Her “obsessive” documentation led her to discover a particularly intriguing mushroom with a triangular gap in the cap. Chandler humorously recounted finding these mushrooms day after day on the path, until finally discovering the source of the misshapen “fruiting body of fungi,” a turtle.

Her second piece was titled “Weathering Life’s Storms: Lessons from our Feathered Friends.” This essay highlighted Chandler’s encounters with inspirational birds, specifically osprey and Caroline wrens. According to Chandler, these birds were exceptionally good at overcoming adversity, as well as building and rebuilding nests regardless of weather or predators.

“I could learn something from that,” Chandler read.

Her next piece, titled “When I am Brave; Meditations on a Brother’s Drowning,” was a moving essay written in a child’s perspective –an emotional recount of the drowning of Kenny Reynolds, Chandler’s youngest brother, who passed away decades ago at a beloved family swimming hole.

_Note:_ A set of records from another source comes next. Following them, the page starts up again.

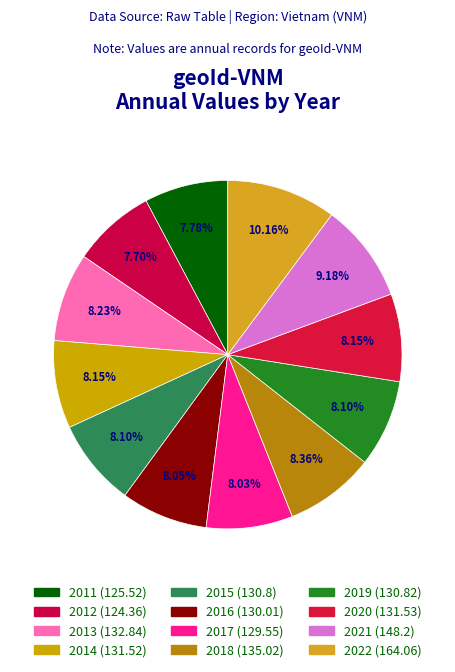

Count the number of slices in the pie.

12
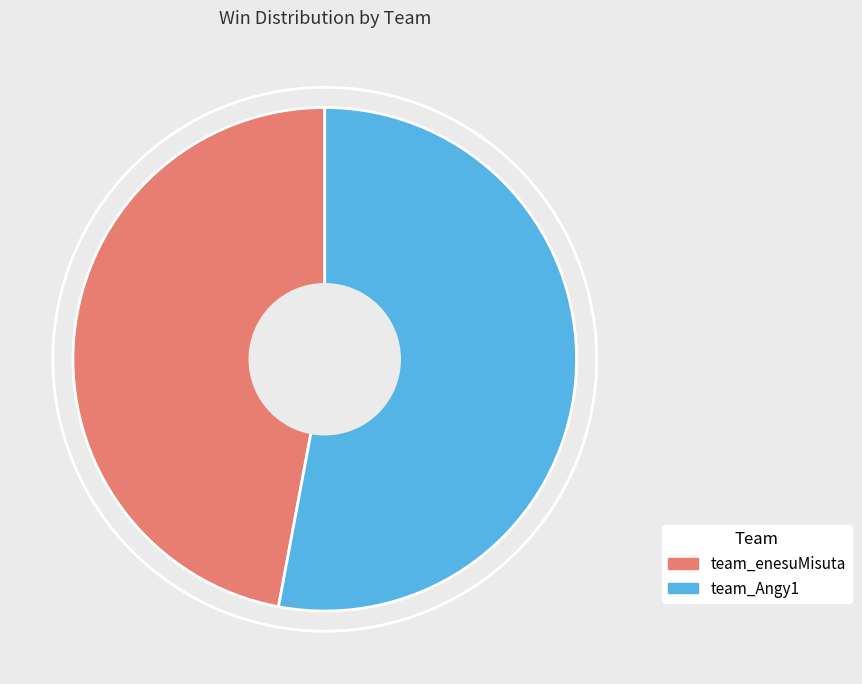

Approximately how many times larger is the value at team_Angy1 compared to team_enesuMisuta?

1.1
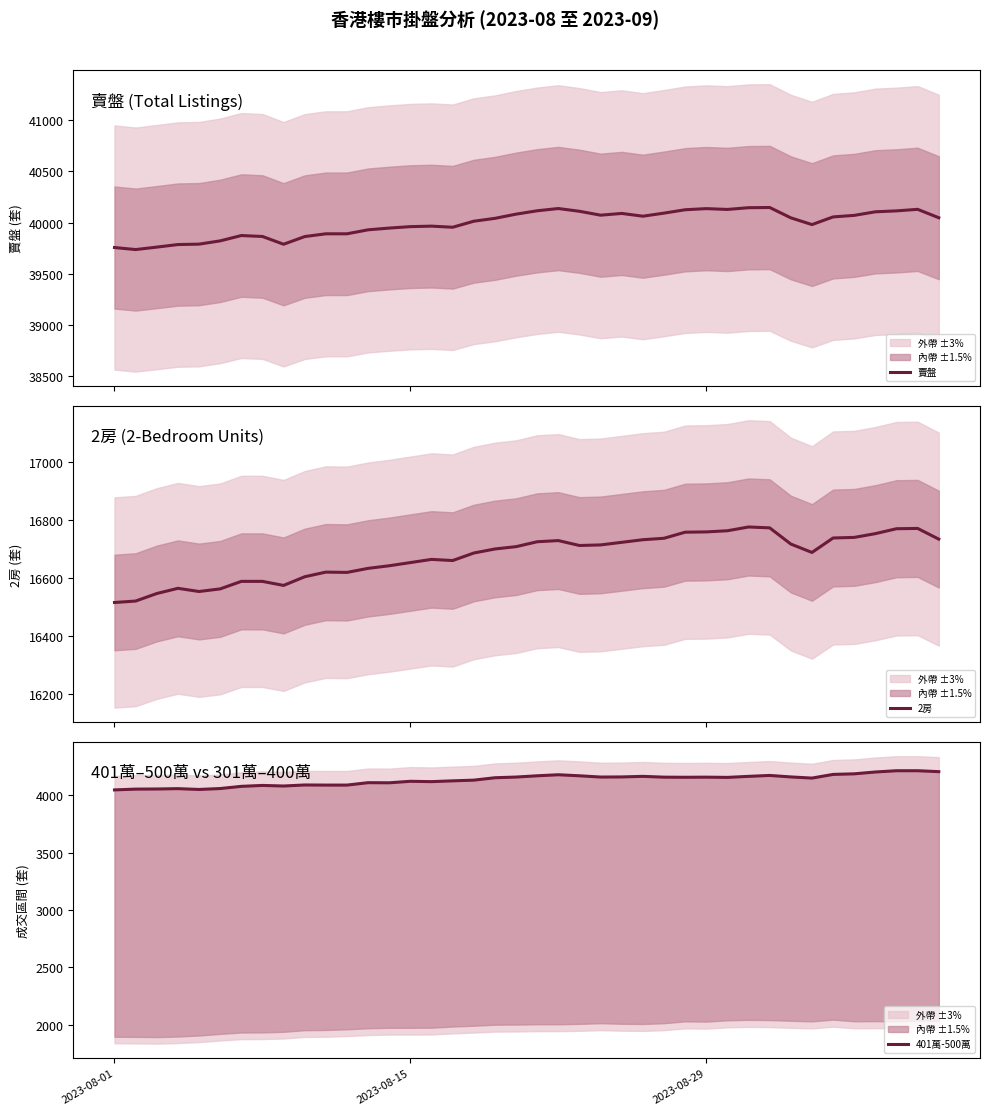

Which category has the lowest value across all series?

2023-08-01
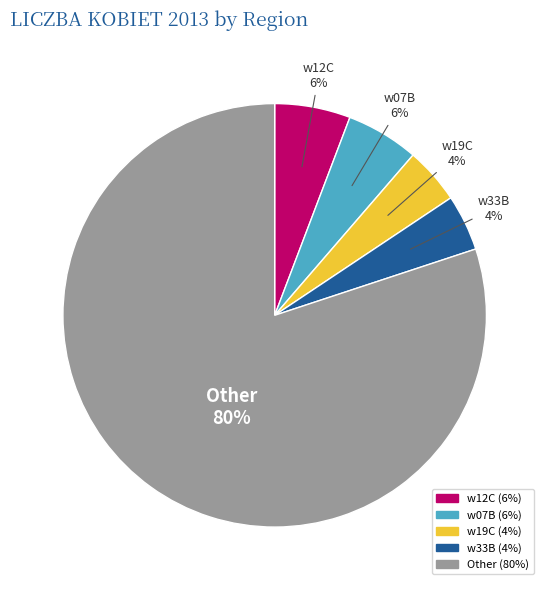

Is there a majority slice in this chart?

Yes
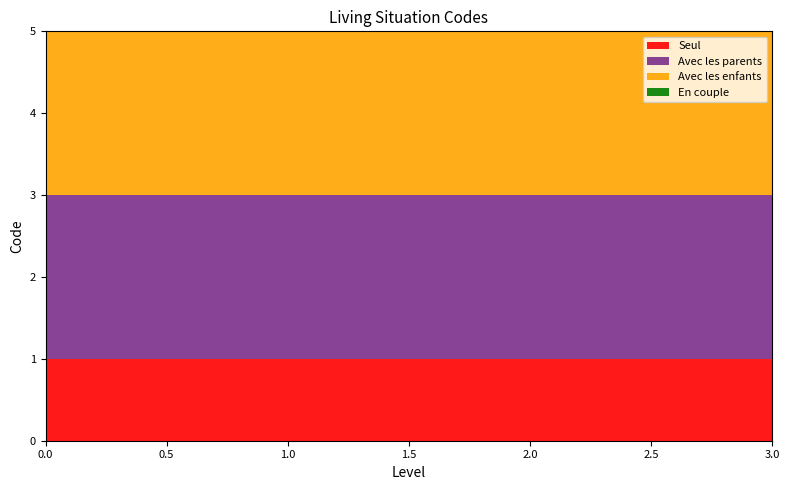

Rank the series by their average value, from highest to lowest.

En couple, Avec les enfants, Avec les parents, Seul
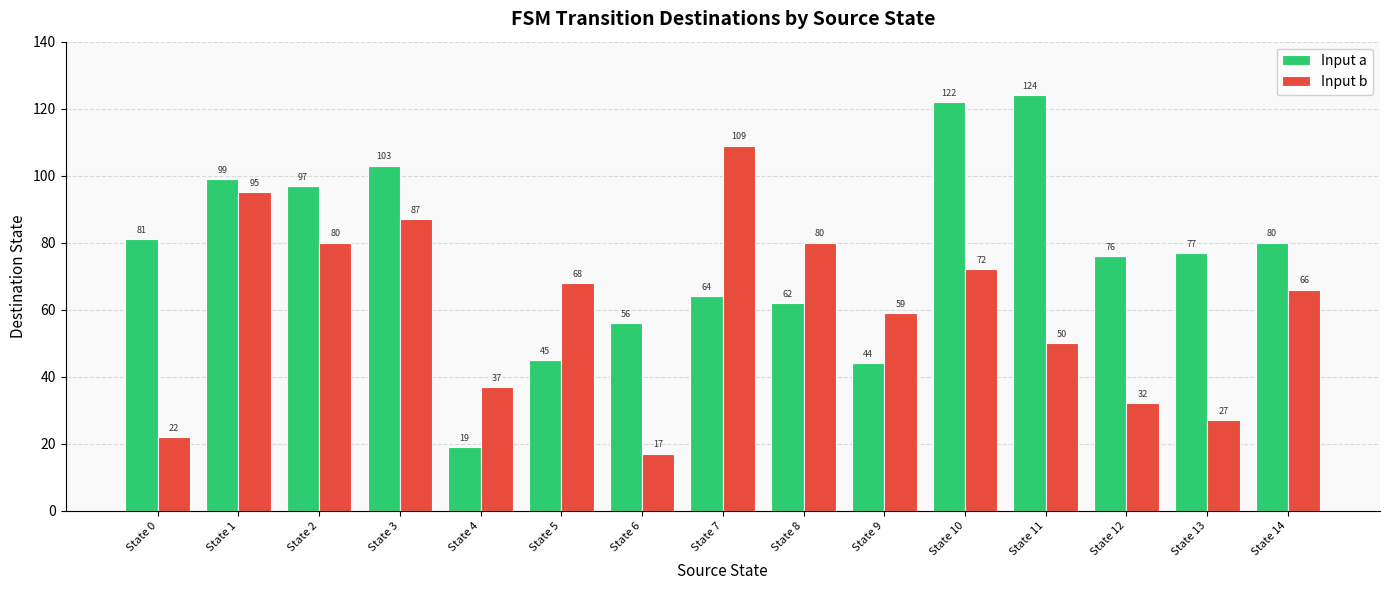

Which label corresponds to the largest value in the chart?

State 11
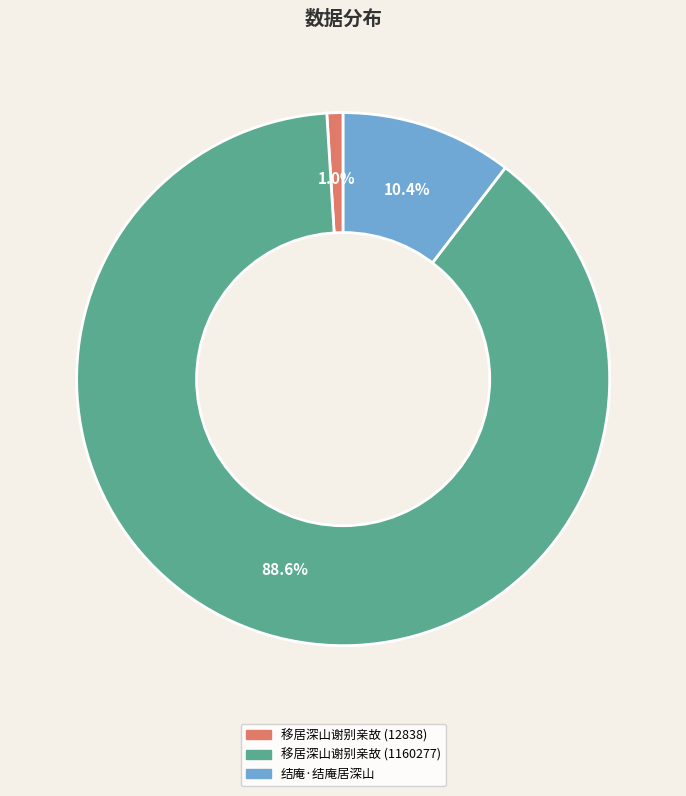

True or false: 移居深山谢别亲故 (12838) accounts for 7% of the total.

False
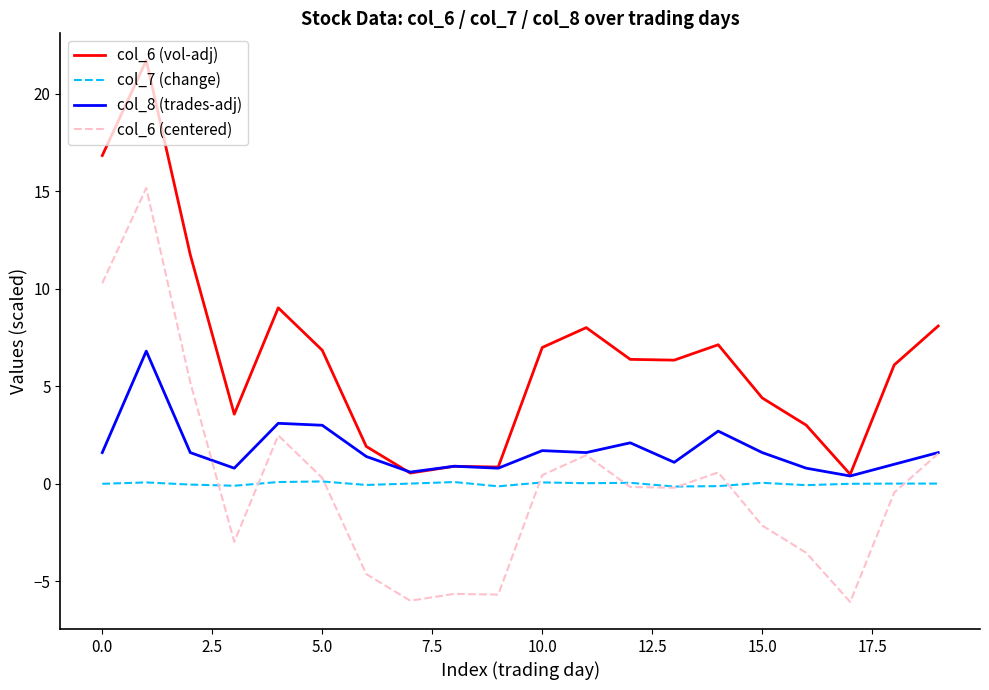

How many values in col_6 (centered) are above zero?

9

The essay was a reminder that nature can be at once beautiful and violent. Many in the audience claimed feeling touched by the memoir.

Chandler concluded her reading with a piece on discovering downed loblolly pines, describing their incredibly shallow root systems that, in her opinion, should not be able to support these massively tall trees. She recounted walking through a Redwood forest, and noted that these trees too have shallow rooting systems.

Chandler then recalled reading a tree guide that explained how Redwoods remain upright; “Redwoods’ roots literally reach out to others,” she read. “They also intertwine with other trees, and this creates a webbing effect.”

“They teach us a magnificent lesson,” Chandler continued. “These Redwood giants simply could not make it alone. This has me thinking about us as a  community at St. Mary’s College of Maryland; are we Redwoods, or are we Loblollys?”